**Directions for this task**
Scan the entries below and extract each line with the word "labels" in it.

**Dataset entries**
== == ==
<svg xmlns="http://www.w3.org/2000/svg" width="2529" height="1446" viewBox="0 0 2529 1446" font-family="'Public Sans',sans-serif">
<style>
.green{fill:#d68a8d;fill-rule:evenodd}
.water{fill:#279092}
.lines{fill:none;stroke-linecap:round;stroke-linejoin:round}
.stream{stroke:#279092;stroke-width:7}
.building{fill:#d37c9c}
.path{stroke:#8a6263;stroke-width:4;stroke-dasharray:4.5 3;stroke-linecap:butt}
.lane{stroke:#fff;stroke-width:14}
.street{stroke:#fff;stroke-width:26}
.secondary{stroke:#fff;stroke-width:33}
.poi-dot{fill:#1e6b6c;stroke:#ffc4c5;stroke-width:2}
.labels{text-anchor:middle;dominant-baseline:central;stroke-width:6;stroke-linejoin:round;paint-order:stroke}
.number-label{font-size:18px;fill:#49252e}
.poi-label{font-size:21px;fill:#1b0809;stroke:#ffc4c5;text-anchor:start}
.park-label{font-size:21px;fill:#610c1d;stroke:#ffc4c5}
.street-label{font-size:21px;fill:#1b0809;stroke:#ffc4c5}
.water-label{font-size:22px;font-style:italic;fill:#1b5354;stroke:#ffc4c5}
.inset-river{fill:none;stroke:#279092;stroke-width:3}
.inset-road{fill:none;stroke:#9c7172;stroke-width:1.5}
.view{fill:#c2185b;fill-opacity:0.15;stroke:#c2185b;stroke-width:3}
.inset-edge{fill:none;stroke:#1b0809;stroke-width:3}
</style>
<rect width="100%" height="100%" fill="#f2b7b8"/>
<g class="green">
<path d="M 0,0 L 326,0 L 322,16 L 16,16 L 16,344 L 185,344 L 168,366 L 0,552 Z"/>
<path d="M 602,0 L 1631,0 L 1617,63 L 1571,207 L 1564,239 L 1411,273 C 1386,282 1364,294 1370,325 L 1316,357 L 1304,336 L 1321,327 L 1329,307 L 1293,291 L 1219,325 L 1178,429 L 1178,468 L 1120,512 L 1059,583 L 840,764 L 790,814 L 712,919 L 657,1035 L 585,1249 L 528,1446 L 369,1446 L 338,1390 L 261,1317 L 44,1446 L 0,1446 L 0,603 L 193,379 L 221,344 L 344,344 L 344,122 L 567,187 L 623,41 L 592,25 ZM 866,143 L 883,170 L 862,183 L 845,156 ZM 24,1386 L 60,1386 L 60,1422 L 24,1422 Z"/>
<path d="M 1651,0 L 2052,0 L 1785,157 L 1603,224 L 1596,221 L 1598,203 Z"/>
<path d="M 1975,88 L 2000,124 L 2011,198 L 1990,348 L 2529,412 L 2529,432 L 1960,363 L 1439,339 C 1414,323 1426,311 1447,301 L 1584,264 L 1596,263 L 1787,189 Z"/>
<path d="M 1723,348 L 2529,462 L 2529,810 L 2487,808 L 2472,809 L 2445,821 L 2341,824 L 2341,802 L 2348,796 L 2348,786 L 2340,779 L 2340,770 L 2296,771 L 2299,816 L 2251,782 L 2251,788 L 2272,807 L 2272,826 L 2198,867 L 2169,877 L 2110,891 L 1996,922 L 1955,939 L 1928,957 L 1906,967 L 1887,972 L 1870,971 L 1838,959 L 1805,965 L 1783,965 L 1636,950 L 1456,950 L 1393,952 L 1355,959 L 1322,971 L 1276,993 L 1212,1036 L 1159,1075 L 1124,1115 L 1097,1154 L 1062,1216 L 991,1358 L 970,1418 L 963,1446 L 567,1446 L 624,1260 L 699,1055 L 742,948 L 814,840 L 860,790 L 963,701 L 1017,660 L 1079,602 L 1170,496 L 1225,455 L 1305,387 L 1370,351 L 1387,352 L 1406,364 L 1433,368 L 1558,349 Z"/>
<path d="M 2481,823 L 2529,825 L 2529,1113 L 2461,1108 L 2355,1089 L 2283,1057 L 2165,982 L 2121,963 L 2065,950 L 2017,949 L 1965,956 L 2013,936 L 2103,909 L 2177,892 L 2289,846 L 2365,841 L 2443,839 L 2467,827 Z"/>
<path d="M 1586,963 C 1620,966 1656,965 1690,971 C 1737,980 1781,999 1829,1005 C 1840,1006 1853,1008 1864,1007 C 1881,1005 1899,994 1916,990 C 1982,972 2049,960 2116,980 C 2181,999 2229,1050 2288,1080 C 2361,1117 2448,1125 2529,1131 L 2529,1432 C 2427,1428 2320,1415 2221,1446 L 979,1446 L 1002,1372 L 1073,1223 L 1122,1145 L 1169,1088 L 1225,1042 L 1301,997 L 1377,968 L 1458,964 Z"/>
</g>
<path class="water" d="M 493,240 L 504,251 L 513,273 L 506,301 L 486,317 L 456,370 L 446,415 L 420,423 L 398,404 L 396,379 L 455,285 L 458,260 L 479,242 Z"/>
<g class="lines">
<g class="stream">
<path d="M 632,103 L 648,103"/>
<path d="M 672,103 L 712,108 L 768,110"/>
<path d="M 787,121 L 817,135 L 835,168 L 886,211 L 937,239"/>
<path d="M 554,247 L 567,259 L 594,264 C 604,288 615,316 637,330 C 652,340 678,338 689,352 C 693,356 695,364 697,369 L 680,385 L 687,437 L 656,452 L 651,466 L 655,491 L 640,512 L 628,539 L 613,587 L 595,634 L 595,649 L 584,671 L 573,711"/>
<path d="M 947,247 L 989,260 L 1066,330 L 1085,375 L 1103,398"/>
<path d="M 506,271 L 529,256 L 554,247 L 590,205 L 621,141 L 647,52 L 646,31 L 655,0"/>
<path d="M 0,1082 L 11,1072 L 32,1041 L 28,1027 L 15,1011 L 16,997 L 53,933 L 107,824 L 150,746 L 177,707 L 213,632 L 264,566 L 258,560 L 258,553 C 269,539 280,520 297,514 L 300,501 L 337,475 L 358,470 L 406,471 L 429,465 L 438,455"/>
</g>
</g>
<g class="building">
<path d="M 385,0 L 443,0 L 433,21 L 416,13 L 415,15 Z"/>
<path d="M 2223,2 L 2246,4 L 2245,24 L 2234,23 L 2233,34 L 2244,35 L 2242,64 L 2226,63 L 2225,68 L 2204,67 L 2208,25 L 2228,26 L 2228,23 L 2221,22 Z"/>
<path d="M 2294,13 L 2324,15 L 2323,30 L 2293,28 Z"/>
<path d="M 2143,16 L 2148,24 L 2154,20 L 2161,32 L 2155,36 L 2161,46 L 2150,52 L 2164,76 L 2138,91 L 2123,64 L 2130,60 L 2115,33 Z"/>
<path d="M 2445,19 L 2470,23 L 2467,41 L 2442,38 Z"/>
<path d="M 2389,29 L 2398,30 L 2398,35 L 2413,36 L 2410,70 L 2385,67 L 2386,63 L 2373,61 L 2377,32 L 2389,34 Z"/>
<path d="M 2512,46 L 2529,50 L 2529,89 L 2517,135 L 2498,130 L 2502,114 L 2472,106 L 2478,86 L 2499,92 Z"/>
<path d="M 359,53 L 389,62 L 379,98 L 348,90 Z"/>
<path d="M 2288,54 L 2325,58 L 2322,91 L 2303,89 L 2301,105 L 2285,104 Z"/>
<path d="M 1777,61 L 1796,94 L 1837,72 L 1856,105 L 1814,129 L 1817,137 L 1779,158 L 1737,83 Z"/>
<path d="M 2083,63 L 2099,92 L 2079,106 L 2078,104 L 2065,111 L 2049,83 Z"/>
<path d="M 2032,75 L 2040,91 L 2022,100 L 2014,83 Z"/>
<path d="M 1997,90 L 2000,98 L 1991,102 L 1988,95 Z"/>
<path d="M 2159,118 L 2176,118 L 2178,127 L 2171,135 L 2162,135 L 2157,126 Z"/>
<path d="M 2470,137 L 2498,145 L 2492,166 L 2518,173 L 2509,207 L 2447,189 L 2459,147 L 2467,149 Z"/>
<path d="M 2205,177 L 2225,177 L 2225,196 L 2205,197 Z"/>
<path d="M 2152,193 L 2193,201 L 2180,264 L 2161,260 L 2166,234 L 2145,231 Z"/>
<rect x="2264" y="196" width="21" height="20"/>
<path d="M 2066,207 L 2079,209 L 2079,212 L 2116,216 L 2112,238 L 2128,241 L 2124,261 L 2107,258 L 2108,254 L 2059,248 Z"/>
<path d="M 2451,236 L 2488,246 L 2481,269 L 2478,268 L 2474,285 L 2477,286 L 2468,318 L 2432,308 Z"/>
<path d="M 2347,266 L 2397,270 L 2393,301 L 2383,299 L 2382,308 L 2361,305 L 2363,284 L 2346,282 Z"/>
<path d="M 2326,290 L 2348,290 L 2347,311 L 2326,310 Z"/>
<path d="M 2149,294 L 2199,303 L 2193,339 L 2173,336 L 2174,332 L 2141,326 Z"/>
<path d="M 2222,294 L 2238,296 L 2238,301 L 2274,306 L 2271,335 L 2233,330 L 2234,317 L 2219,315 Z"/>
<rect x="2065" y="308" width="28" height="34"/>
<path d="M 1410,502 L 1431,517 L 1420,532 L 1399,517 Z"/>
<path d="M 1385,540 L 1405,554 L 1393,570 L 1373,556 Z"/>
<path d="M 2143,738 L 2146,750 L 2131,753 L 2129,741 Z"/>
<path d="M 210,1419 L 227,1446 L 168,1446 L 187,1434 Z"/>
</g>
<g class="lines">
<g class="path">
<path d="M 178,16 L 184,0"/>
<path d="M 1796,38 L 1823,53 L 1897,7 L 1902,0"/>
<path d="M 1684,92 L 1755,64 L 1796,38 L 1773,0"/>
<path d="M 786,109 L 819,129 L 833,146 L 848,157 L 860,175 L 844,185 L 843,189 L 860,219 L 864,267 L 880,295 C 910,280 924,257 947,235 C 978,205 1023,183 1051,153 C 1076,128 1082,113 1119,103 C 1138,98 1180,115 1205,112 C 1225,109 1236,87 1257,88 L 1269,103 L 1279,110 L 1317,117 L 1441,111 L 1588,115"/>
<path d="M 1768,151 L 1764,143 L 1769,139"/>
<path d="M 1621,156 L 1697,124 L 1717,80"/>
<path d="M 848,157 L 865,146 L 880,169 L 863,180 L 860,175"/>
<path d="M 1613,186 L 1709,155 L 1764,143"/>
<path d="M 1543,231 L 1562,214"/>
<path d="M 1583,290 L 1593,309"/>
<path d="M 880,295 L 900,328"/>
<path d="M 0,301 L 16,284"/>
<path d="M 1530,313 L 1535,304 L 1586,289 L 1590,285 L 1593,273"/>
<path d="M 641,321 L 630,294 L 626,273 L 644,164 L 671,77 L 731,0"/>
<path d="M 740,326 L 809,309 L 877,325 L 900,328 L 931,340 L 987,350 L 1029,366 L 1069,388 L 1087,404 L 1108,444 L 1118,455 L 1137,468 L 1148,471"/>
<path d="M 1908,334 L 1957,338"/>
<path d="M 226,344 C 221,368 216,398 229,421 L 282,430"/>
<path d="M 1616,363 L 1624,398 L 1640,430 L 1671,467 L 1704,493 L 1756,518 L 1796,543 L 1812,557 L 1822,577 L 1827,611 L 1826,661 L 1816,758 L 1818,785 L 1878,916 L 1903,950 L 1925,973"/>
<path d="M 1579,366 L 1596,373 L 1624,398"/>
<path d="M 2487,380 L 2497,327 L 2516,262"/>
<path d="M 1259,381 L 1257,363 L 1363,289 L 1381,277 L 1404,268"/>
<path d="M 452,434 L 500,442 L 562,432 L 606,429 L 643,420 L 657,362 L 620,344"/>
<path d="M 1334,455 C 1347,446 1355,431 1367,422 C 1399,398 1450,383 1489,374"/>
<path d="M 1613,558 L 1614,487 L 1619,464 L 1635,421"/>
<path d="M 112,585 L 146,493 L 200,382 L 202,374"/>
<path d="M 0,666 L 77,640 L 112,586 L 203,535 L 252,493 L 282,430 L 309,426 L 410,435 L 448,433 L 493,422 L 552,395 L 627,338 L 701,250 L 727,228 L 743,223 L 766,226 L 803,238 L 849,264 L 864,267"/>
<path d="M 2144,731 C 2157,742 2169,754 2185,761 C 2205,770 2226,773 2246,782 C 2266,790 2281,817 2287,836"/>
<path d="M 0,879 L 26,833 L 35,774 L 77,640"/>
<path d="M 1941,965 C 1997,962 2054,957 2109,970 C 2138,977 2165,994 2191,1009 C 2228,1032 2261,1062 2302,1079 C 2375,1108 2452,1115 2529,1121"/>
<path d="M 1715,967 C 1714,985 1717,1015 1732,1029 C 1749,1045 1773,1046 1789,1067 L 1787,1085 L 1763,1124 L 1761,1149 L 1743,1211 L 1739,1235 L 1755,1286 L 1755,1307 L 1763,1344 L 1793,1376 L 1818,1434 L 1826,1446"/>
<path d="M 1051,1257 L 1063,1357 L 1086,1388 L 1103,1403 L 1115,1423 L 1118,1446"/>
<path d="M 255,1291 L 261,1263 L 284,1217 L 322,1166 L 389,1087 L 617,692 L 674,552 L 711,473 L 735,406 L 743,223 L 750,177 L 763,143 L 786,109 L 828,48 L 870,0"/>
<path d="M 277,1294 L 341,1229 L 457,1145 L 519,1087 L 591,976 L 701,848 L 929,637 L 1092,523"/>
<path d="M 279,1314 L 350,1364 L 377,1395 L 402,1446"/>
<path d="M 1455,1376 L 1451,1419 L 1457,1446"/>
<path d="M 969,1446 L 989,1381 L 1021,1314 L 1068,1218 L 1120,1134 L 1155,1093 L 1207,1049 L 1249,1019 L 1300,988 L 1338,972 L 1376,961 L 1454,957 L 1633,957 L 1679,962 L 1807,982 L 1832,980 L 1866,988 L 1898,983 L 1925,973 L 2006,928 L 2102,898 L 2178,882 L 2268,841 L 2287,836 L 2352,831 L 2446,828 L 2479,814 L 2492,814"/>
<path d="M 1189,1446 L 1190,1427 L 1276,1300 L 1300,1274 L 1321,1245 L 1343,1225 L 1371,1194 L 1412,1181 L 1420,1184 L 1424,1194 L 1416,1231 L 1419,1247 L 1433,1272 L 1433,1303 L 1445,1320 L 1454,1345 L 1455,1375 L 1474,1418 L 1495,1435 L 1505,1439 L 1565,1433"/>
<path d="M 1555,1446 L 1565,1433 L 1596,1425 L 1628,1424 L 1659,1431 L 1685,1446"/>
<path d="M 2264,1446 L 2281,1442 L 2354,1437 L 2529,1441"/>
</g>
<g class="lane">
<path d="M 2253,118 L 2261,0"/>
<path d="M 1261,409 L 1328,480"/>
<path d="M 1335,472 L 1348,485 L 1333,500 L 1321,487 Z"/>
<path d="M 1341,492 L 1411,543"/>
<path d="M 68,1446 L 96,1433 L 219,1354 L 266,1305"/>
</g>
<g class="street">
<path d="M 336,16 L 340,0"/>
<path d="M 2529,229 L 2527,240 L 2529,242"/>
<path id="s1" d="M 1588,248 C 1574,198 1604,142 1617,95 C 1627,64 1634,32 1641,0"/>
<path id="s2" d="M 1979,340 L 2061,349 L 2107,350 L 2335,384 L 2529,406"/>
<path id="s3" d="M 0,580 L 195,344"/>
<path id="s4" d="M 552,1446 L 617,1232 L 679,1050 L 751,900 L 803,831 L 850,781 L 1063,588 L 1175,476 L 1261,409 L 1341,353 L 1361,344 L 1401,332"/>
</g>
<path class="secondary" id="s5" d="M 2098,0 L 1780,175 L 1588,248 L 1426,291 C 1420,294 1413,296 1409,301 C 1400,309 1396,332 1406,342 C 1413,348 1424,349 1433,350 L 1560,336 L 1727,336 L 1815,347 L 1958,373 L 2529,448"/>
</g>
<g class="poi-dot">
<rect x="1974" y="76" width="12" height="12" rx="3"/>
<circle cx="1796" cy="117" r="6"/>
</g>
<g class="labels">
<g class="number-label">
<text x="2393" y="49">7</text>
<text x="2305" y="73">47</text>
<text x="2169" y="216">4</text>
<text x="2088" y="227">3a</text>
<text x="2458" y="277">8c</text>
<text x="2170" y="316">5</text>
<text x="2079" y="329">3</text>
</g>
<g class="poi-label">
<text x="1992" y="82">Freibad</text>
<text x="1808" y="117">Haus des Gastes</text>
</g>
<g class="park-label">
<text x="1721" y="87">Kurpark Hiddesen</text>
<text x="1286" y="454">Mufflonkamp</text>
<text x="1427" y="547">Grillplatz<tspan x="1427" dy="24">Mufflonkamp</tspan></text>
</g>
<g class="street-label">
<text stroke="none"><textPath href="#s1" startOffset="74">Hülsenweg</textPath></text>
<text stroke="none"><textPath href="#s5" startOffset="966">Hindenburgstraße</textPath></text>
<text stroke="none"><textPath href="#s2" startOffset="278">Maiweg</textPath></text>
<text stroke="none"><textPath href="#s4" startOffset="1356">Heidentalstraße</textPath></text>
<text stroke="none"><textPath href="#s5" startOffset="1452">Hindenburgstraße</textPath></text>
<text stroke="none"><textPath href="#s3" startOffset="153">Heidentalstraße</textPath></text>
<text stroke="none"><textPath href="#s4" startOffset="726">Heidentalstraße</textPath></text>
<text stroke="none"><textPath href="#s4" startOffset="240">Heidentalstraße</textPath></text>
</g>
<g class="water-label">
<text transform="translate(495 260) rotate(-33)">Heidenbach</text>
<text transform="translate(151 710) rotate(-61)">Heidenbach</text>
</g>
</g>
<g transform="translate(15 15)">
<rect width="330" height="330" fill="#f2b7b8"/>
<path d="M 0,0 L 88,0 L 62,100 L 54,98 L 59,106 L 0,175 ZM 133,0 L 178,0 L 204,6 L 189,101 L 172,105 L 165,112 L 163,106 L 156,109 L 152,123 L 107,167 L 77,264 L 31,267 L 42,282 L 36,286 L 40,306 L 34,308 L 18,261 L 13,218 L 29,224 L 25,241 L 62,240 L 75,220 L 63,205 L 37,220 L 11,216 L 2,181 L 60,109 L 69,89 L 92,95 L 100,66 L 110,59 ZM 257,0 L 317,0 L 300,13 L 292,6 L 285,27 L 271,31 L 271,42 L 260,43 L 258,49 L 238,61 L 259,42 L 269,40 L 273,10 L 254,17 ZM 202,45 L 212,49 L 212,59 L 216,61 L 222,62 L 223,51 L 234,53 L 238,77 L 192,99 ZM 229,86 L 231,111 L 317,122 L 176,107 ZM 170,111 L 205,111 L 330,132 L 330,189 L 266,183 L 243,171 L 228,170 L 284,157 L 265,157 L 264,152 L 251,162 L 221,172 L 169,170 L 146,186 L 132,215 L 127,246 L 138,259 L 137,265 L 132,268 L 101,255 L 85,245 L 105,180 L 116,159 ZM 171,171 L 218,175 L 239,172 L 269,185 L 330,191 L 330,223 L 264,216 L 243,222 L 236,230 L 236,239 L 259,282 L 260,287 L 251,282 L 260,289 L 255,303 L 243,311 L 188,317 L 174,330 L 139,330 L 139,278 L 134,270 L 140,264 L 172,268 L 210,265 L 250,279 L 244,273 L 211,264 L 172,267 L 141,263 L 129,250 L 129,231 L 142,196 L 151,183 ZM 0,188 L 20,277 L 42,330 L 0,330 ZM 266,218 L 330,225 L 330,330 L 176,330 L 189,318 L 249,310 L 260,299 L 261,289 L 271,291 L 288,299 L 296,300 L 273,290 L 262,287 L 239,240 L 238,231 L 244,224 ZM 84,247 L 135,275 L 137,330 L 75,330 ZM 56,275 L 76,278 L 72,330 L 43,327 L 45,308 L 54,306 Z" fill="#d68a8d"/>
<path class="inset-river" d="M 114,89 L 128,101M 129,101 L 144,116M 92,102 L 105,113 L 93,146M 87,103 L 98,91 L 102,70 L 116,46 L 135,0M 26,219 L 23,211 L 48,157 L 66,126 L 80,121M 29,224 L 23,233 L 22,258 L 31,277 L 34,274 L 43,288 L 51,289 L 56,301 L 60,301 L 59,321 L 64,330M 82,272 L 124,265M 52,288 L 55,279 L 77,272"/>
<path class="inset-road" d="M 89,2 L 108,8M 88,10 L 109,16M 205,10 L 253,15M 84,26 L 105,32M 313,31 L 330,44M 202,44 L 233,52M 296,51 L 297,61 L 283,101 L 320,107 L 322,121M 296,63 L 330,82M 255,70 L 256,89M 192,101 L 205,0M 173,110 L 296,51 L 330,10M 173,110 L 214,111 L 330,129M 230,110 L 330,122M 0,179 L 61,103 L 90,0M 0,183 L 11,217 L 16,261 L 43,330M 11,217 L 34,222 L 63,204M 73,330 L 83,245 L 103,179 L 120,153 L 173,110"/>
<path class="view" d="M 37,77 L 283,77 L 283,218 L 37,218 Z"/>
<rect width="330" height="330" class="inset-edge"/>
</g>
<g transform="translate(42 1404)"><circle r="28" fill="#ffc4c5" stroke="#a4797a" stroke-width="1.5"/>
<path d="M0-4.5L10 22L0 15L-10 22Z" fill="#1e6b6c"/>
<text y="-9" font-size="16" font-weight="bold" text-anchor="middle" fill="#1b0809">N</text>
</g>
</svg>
== == ==
**Answer section**
.labels{text-anchor:middle;dominant-baseline:central;stroke-width:6;stroke-linejoin:round;paint-order:stroke}
<g class="labels">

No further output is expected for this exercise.